Some of the areas of concern we found during our GST Top 500 engagements include:

  • adjustments being required due to a change in creditable purpose
  • miscalculating the GST for the sale of property under the margin scheme
  • incorrect GST classification on supplies and acquisitions.

Alignment of tax and accounting outcomes

We seek to ensure that Top 500 groups correctly recognise the differences in the accounting and tax treatments that are applicable to the income producing activities they undertake.

The process of assurance involves obtaining an understanding about each entity’s activities and the tax issues that arise from those activities. We then seek to understand the accounting policy applied in the group’s financial accounts and identify where the accounting treatment differs from the requirements of the tax law. This informs our understanding of the adjustments that are required to ensure the entity’s tax position is reported correctly.

During the 2023 financial year, we examined accounting and tax adjustments in 160 assurance engagements.
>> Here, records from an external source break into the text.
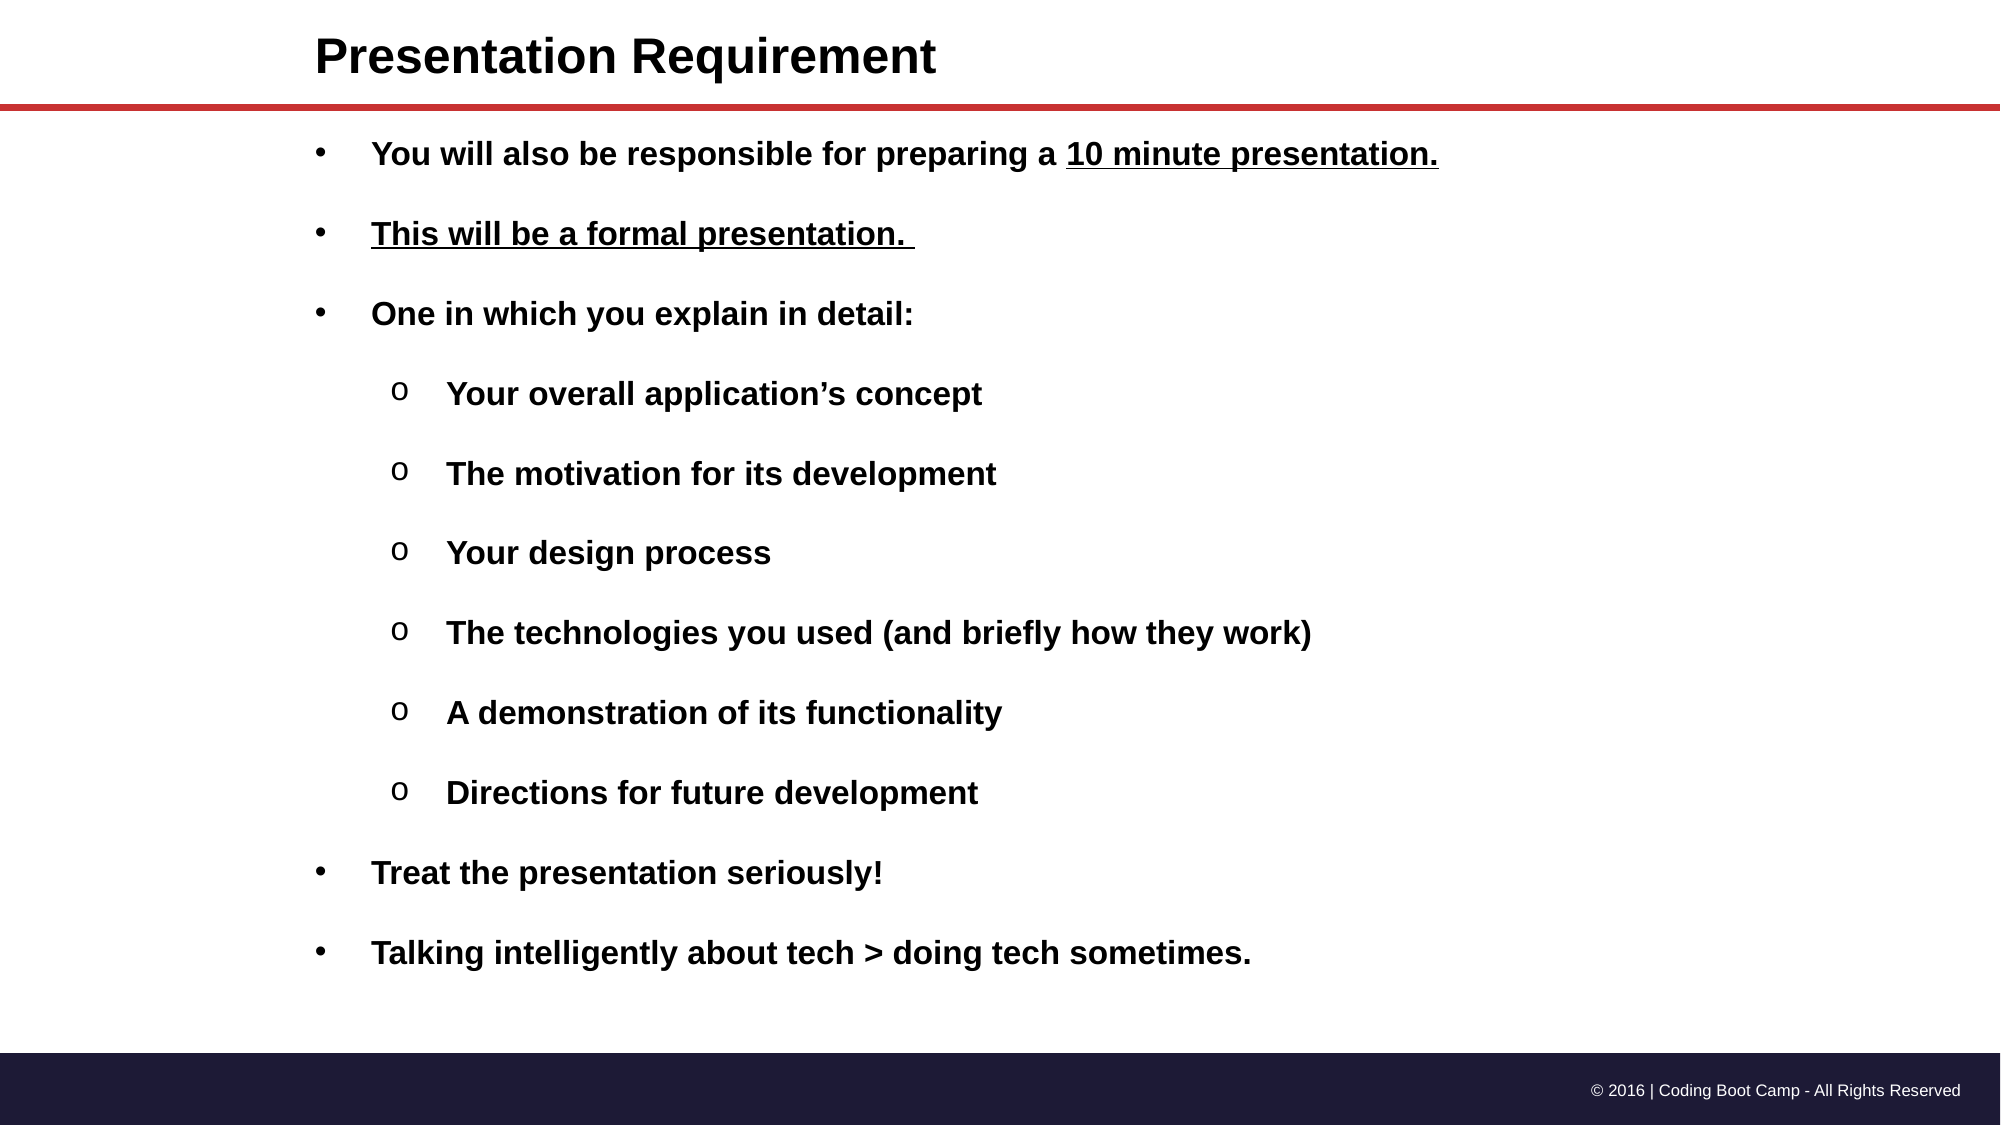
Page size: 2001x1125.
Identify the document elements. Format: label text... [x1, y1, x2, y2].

text_box You will also be responsible for preparing a 10 minute presentation. This will be a formal presentation. One in which you explain in detail: Your overall application’s concept The motivation for its development Your design process The technologies you used (and briefly how they work) A demonstration of its functionality Directions for future development Treat the presentation seriously! Talking intelligently about tech > doing tech sometimes. [300, 124, 1733, 1018]
text_box Presentation Requirement [299, 16, 1413, 91]
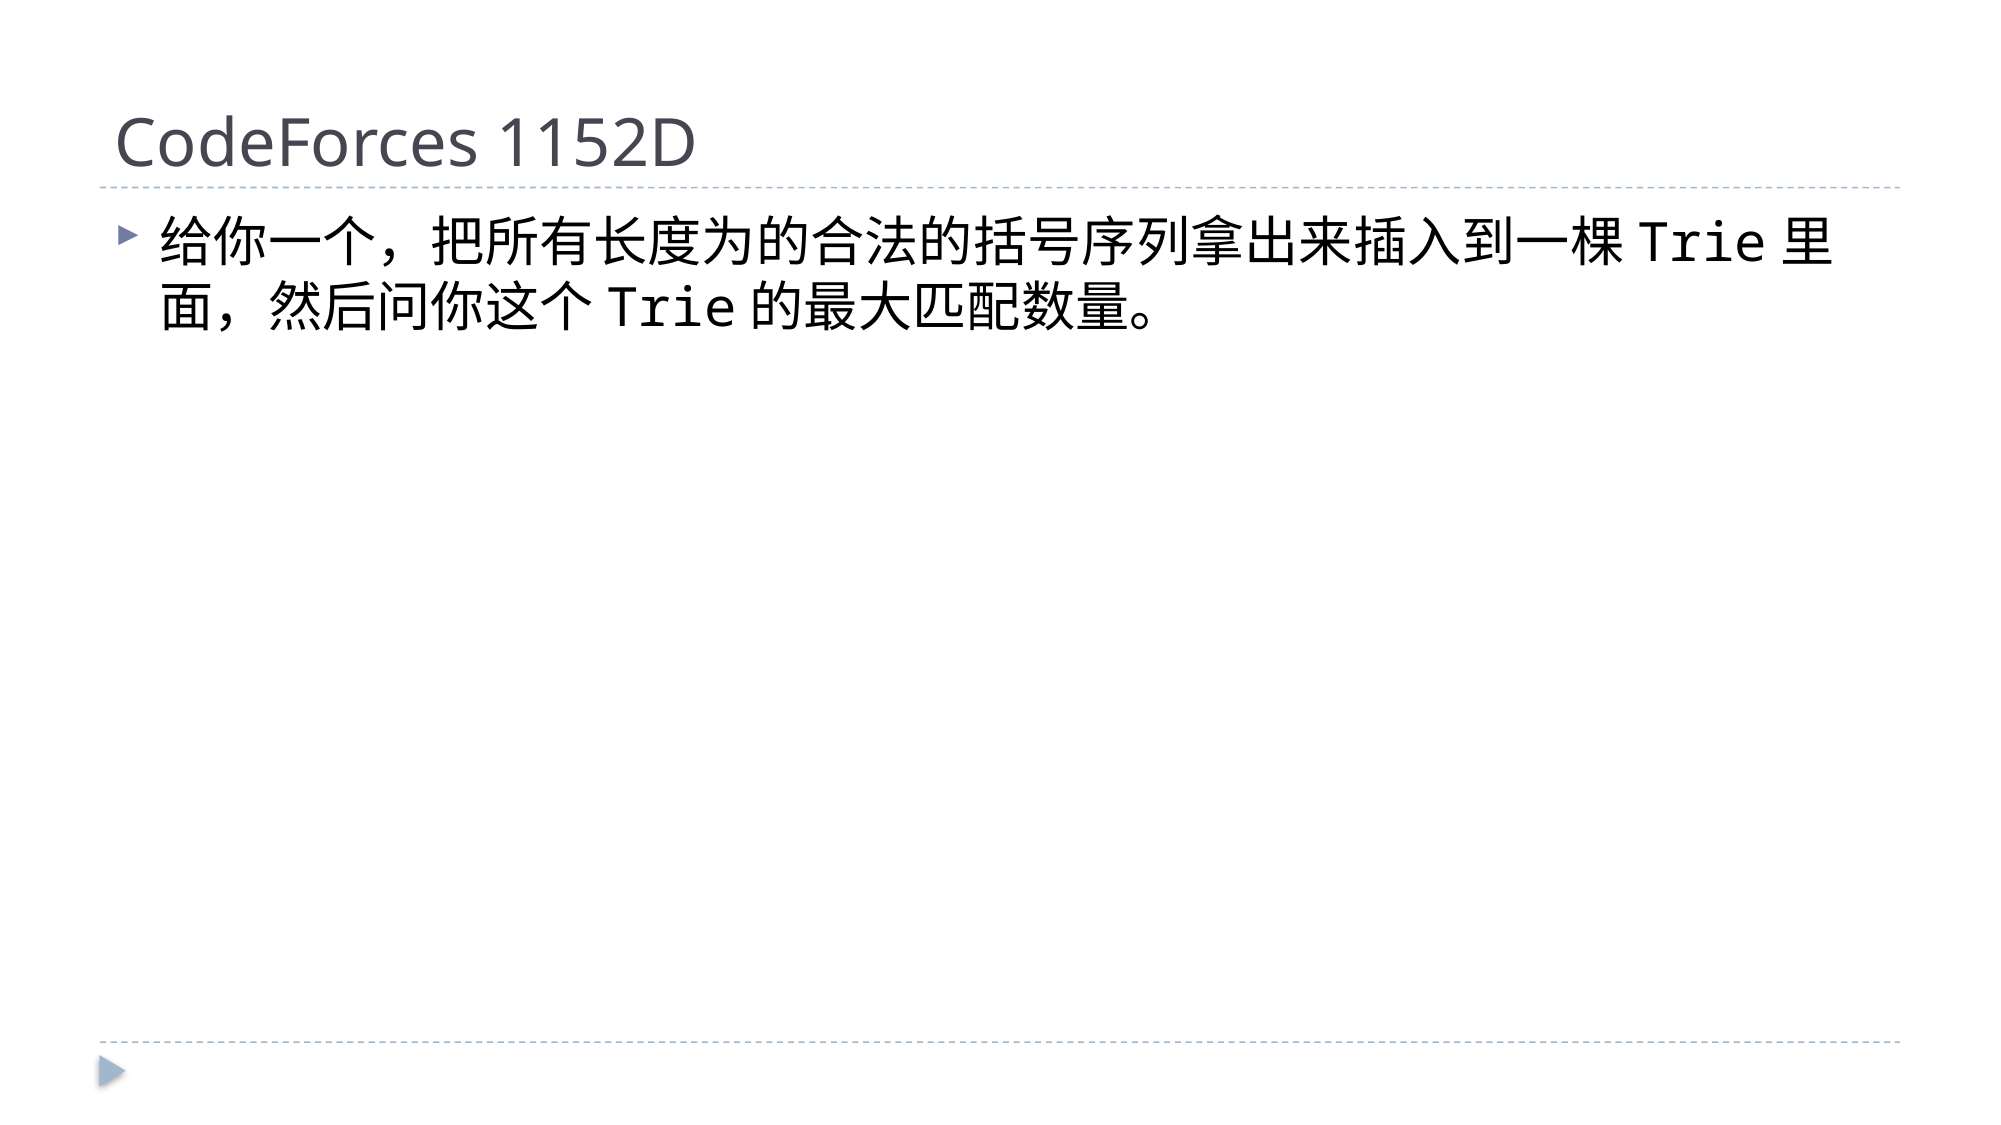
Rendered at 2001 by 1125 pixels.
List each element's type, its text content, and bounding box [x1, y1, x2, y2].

title CodeForces 1152D [99, 24, 1900, 188]
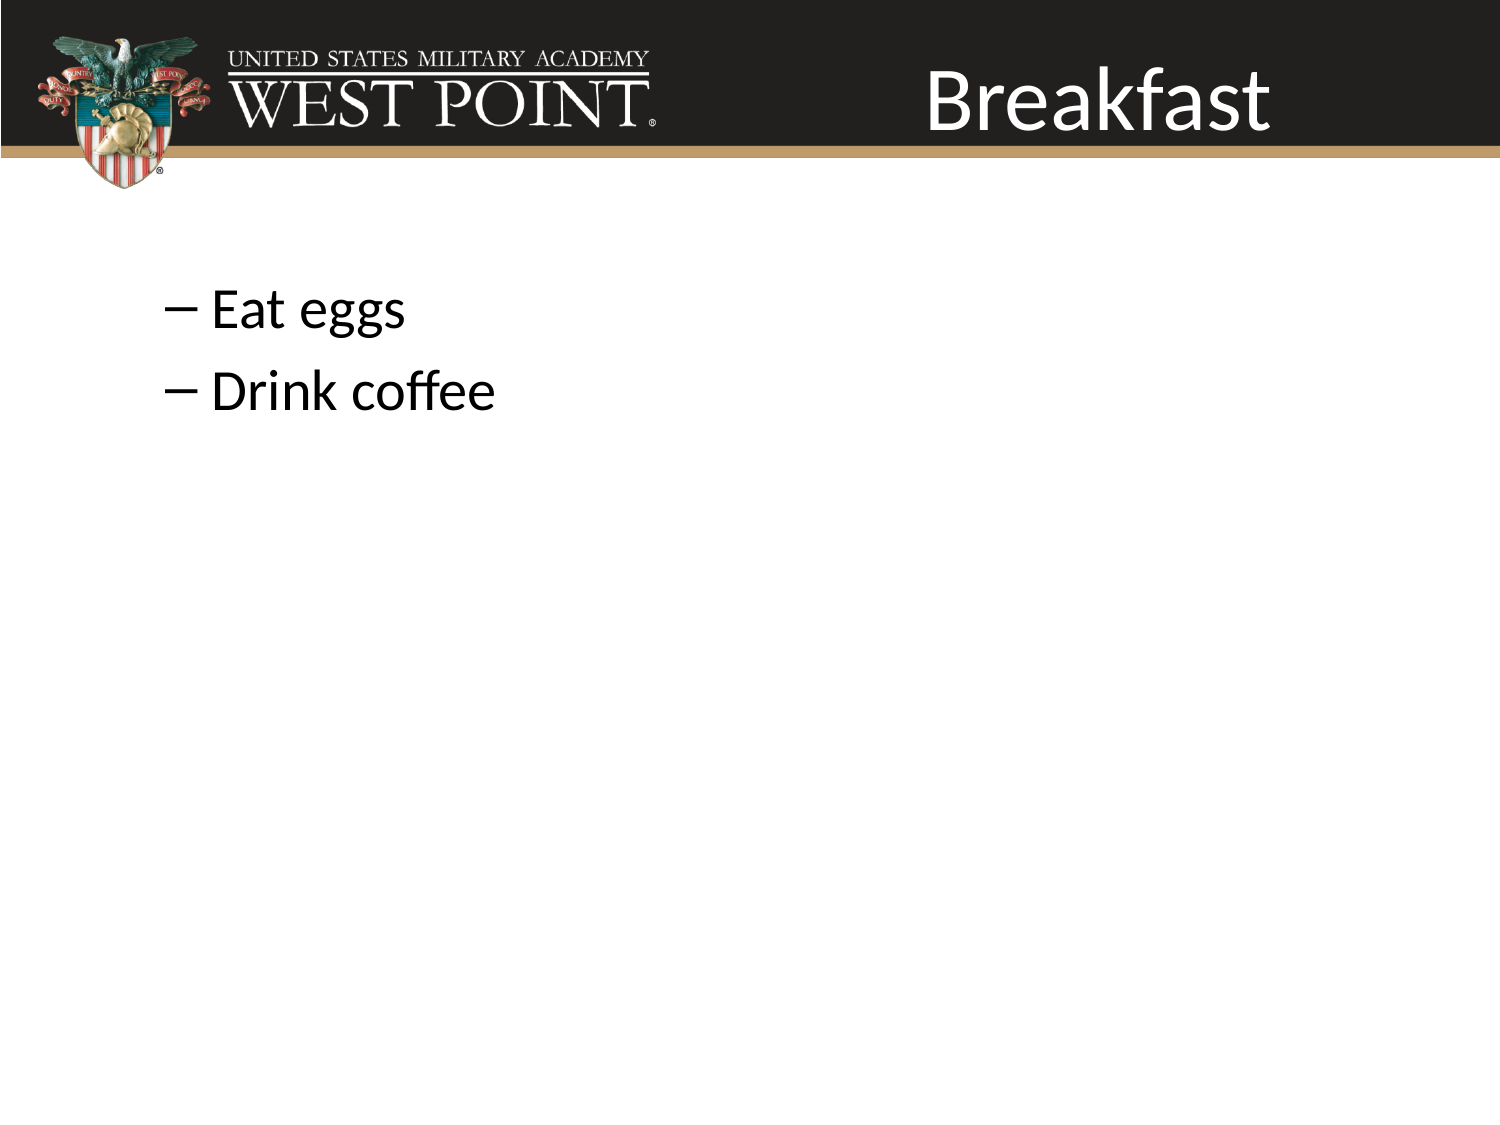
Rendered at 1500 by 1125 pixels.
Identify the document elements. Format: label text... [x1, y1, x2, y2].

The following levels of assurance was obtained:

  • High Assurance – 79%
  • Medium assurance – 16%
  • Low assurance/red flag – 5%

In a large proportion of engagements, we have been able to confirm that the book-to-tax adjustments are correct. This is where:

  • financial statements are prepared in accordance with accounting standards and are audited
  • entities within the group have prepared detailed book-to-tax reconciliations between net profit or loss reported in the financial statements and taxable income or loss reported in their tax returns
  • the Top 500 group’s representatives are forthcoming in providing documents and explanations regarding how their tax reconciliations are mapped to working papers and source documents to ensure they are complete and correct in context
  • the Top 500 group has strong governance processes in place to support the preparation of financial statements and tax returns.

Where there are unresolved concerns during assurance engagements, the issues may be escalated to a review or audit. This has taken place in small number of cases regarding the following reconciliation items:

  • adjustments for trading stock valuations
  • gains or losses from financial arrangements subject to the TOFA rules
  • other income not included in assessable income
  • capital allowances
  • net capital gains
  • capital works deductions
  • net increase in trading stock valuation for tax purposes.

For engagements under the GST Top 500 assurance program, we seek to understand variances between a group’s financial statements and their BAS results.

Monitoring and maintenance phase

When a Top 500 group attains an overall high assurance rating under our justified trust assurance program, we have confidence that they have complied, and will continue to comply, with Australia’s income tax laws and they are placed into Justified Trust. In recognition of the high levels of trust we have in the tax outcomes reported by these Top 500 groups, we scale down our engagement interactions for the following 3 financial years. During this time, we largely rely on the effectiveness of the group’s tax governance framework to ensure correct reporting in tax returns, and that the correct amount of tax is paid.

We continue to engage with the private group during this period. However, our engagements are limited to:

  • understanding any impacts from the group’s operating environment
  • verifying the treatments applied to any new tax issues
  • evaluating the impacts of other material changes to the group.

We also expect that representatives of the group will tell us in real time if the group:

  • has made material changes to the design of its tax governance framework
  • identifies that tax risks that have been newly flagged to market subsist within the group
  • has experienced material changes to the nature of their ongoing transactions
  • enters into new or atypical transactions of a type not previously assured
  • has made material changes in their treatment of book-to-tax adjustments
  • has taken new tax positions or changed tax positions that have previously been assured
  • identifies disclosure issues or errors that should be corrected.

Those Top 500 private groups who have achieved an overall high assurance rating should experience a tangible decrease in the intensity of their engagement during the monitoring and maintenance phase.